### Task prompt
Write out every line below that contains "sudo".
─── Materials provided
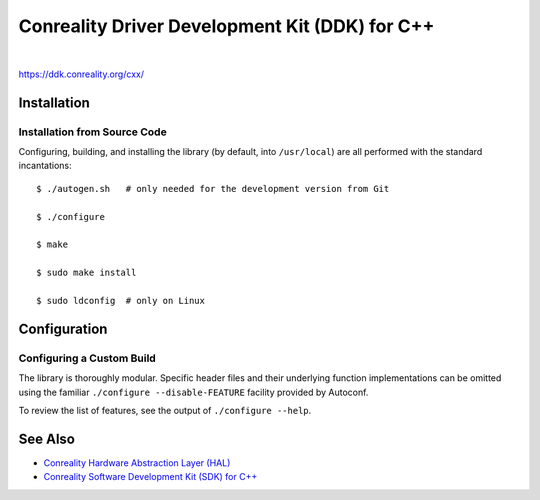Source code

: ***********************************************
Conreality Driver Development Kit (DDK) for C++
***********************************************

.. image:: https://img.shields.io/badge/license-Public%20Domain-blue.svg
   :alt: Project license
   :target: https://unlicense.org/

.. image:: https://img.shields.io/travis/conreality/conreality-ddk/master.svg
   :alt: Travis CI build status
   :target: https://travis-ci.org/conreality/conreality-ddk

|

https://ddk.conreality.org/cxx/

Installation
============

Installation from Source Code
-----------------------------

Configuring, building, and installing the library (by default, into
``/usr/local``) are all performed with the standard incantations::

   $ ./autogen.sh   # only needed for the development version from Git

   $ ./configure

   $ make

   $ sudo make install

   $ sudo ldconfig  # only on Linux

Configuration
=============

Configuring a Custom Build
--------------------------

The library is thoroughly modular. Specific header files and their
underlying function implementations can be omitted using the familiar
``./configure --disable-FEATURE`` facility provided by Autoconf.

To review the list of features, see the output of ``./configure --help``.

See Also
========

* `Conreality Hardware Abstraction Layer (HAL)
  <https://github.com/conreality/conreality-hal>`__

* `Conreality Software Development Kit (SDK) for C++
  <https://github.com/conreality/conreality-sdk>`__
──────
### Solution to the exercise
   $ sudo make install
   $ sudo ldconfig  # only on Linux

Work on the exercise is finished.